As he sifted through the coins, a large brooch rolled out of the pile. It was a scarab made of solid gold, with eyes fashioned from the deepest green emeralds Armand had ever seen. His hand stretched to take it.

The moment his fingers touched the brooch, all the windows in his house simultaneously shattered, as if dynamite had exploded inside. Armand had been knocked backwards and was momentarily stunned. As he regained his senses, he sat up and muttered, “Son of a bitch, what on earth was that?”

Armand’s eyes rose to the devastated windows. It wasn’t the jagged shards of glass that caused the hairs on the back of his neck to rise, it was a pair of eyes, glowing red in the gathering gloom, that made him feel as though he was standing at the very gates of hell.

A howling sounded in the depths of the swamp. It started as a faint wail, but it grew louder until the wicked keening rushed over the rooftop like the cry of a wounded wolf. Wind whistled across the chimney top and circles of leaves danced in the front yard. Armand’s blood ran cold and he knew that something evil was loose in the swamp.

He gathered the treasure into an old flour sack, but the sack ruptured and the coins spilled across the floor. In the shed, he found an old wooden box and dumped its contents onto the concrete, but it was too small to hold all the treasure. Then he remembered the old cedar chest his mother had stored in the attic, her “hope chest” she called it. Armand hoped it would hold the gold.

Scooping up the treasure, he carefully filled the chest. Black clouds roiled and flashes of lightning streaked through the darkening sky as he dragged the chest back to the pirogue. Red eyes peered from behind the trunks of trees and through the dense foliage, giving speed to Armand’s labor. Pushing like a madman, the pirogue made a small wake as he poled toward the fallen cypress.

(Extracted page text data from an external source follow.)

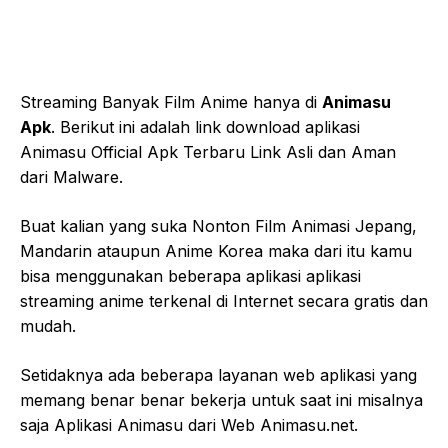
Streaming Banyak Film Anime hanya di
Animasu
Apk
. Berikut ini adalah link download aplikasi
Animasu Official Apk Terbaru Link Asli dan Aman
dari Malware.
Buat kalian yang suka Nonton Film Animasi Jepang,
Mandarin ataupun Anime Korea maka dari itu kamu
bisa menggunakan beberapa aplikasi aplikasi
streaming anime terkenal di Internet secara gratis dan
mudah.
Setidaknya ada beberapa layanan web aplikasi yang
memang benar benar bekerja untuk saat ini misalnya
saja Aplikasi Animasu dari Web Animasu.net.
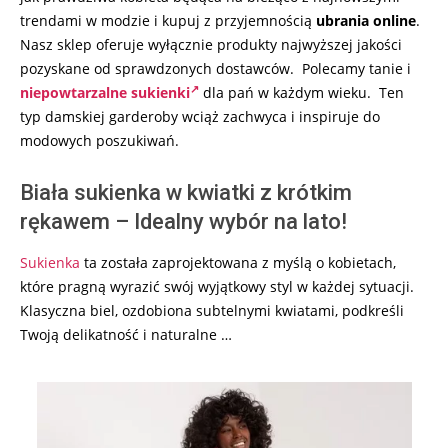
trendami w modzie i kupuj z przyjemnością
ubrania online
.
Nasz sklep oferuje wyłącznie produkty najwyższej jakości
pozyskane od sprawdzonych dostawców. Polecamy tanie i
niepowtarzalne sukienki
dla pań w każdym wieku. Ten
typ damskiej garderoby wciąż zachwyca i inspiruje do
modowych poszukiwań.
Biała sukienka w kwiatki z krótkim
rękawem – Idealny wybór na lato!
Sukienka
ta została zaprojektowana z myślą o kobietach,
które pragną wyrazić swój wyjątkowy styl w każdej sytuacji.
Klasyczna biel, ozdobiona subtelnymi kwiatami, podkreśli
Twoją delikatność i naturalne …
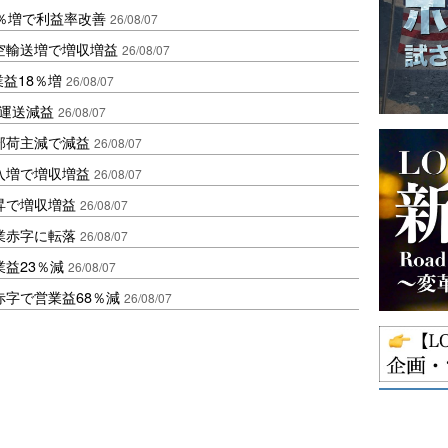
2％増で利益率改善
26/08/07
空輸送増で増収増益
26/08/07
業益18％増
26/08/07
も運送減益
26/08/07
部荷主減で減益
26/08/07
入増で増収増益
26/08/07
昇で増収増益
26/08/07
業赤字に転落
26/08/07
益23％減
26/08/07
赤字で営業益68％減
26/08/07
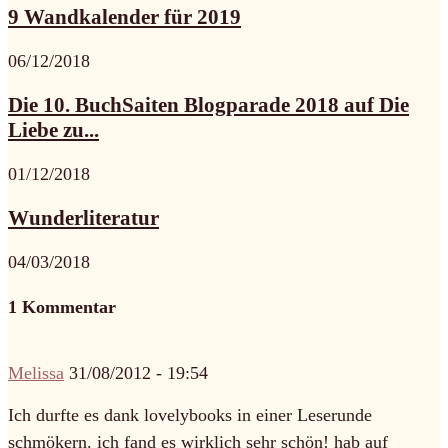
9 Wandkalender für 2019
06/12/2018
Die 10. BuchSaiten Blogparade 2018 auf Die
Liebe zu...
01/12/2018
Wunderliteratur
04/03/2018
1 Kommentar
Melissa
31/08/2012 - 19:54
Ich durfte es dank lovelybooks in einer Leserunde
schmökern. ich fand es wirklich sehr schön! hab auf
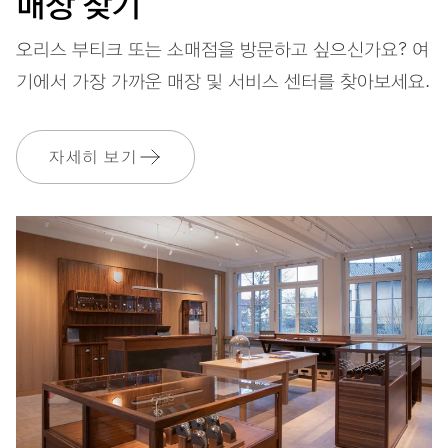
매장 찾기
스트랩
스테인리스 스틸
오리스 부티크 또는 소매점을 방문하고 싶으신가요? 여
기에서 가장 가까운 매장 및 서비스 센터를 찾아보세요.
보증
2 년
자세히 보기
MyOris에 가입하고 다음과 같은 보증을 무료로 연장하세요. 3 년
MYORIS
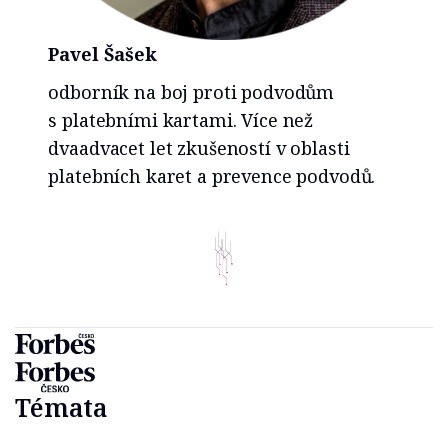
Pavel Šašek
odborník na boj proti podvodům
s platebními kartami. Více než
dvaadvacet let zkušeností v oblasti
platebních karet a prevence podvodů.
Témata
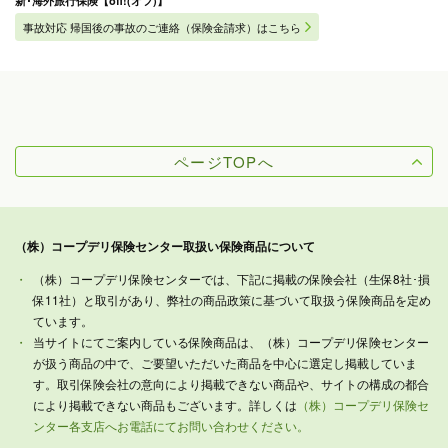
新･海外旅行保険【off!(オフ)】
事故対応 帰国後の事故のご連絡（保険金請求）はこちら
ページTOPへ
（株）コープデリ保険センター取扱い保険商品について
（株）コープデリ保険センターでは、下記に掲載の保険会社（生保8社･損
保11社）と取引があり、弊社の商品政策に基づいて取扱う保険商品を定め
ています。
当サイトにてご案内している保険商品は、（株）コープデリ保険センター
が扱う商品の中で、ご要望いただいた商品を中心に選定し掲載していま
す。取引保険会社の意向により掲載できない商品や、サイトの構成の都合
により掲載できない商品もございます。詳しくは
（株）コープデリ保険セ
ンター各支店へお電話にてお問い合わせください。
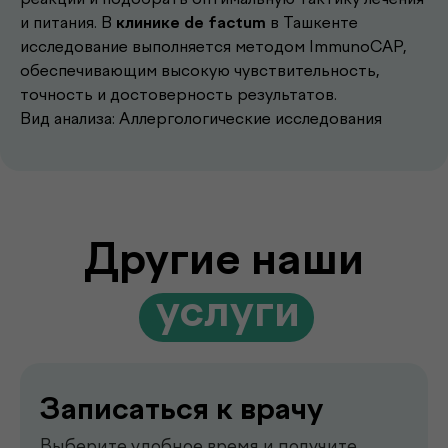
Другие наши
и питания. В
клинике de factum
в Ташкенте
исследование выполняется методом ImmunoCAP,
.
услуги
обеспечивающим высокую чувствительность,
точность и достоверность результатов.
Вид анализа: Аллергологические исследования
Записаться к врачу
Выберите удобное время и получите
консультацию опытного врача
Подробнее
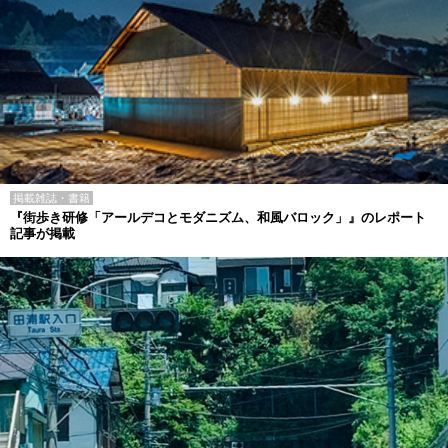
掲載雑誌・書籍
『街歩き研修「アールデコとモダニズム、和風バロック」』のレポート
記事が掲載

The sword was where he left it, leaning against the tree. Using the ropes, Armand carefully lowered the cedar chest back into the ground until it hit bottom with a thud. With all his strength, he thrust the sword into the chest’s lid. The point stuck into the soft wood, leaving the sword standing much as it had before. Carefully sifting through the mud, he gathered the skeleton’s bones and arranged them as best he could on top of the chest. He scraped the heap of mud back into the hole. When all this was done, very little remained to tell the tomb had ever been disturbed. Armand felt compelled to say a few words, but prayer did not come easy so he removed his hat and voiced, “When old Lafitte ordered you to guard his treasure, you took him at his word. Rest easy, old pirate, I meant you no harm.”

The sky was clearing as Armand poled his pirogue toward home. He wondered what people would say when he told this story. “No one would believe me,” he thought, “it would be better just to keep this to myself. I never want to see those red eyes again.”

He walked into his house and surveyed the damage. The setting sun cast golden rays through the shattered western window, letting in just enough light to illuminate the corner where an overlooked doubloon lay hidden.